To ensure DEB complied with HIPAA requirements, VA Information Security met with DEB representatives to assess the IDEAS data system, operational policies, and data handling procedures. Through the assessment, DEB presented the IDEAS application and data security software models, their programming methodologies, and their data infrastructure for approval. Once satisfied with DEB's operational parameters, focus shifted to the IDEAS physical infrastructure. DEB utilizes three distinct firewalls (two managed by the University and one by the department), four programming environments (two development, test, and production), server virtualization (Solaris zones), a complete separation of production services (interface, logic, and database), communicating through a University-managed virtual local area network.
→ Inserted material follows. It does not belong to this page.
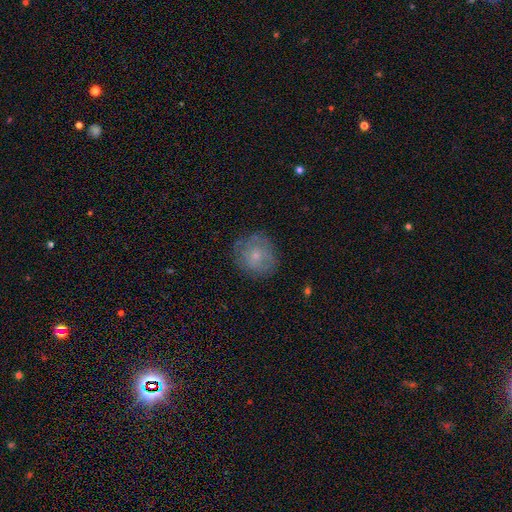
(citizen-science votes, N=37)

These measures taken with a planned physical move of all production systems from a DEB server closet to the University's Central Computing Facility satisfied the VA's HIPAA requirements.

The last remaining hurdle to cover was the FIPS 140.2 cryptographic requirements. Once again, DEB reached out to it's University partners and collaborated with it's CISO to review what was in place, what was needed to meet specification, and what it was going to take to get there. DEB System Administrators worked closely with local VA security, installed a series of Solaris upgrades, and met the FIPS prerequisites.

DEB received final approval in May 2009 to reestablish VA-UTHSCSA research operations. The prostate bio-repository went back on line, is fully operational, and is now scheduled for a major software upgrade. In addition, two diabetes trials have opened, there are several existing trials awaiting approval, and a growing queue of new trials waiting to be started.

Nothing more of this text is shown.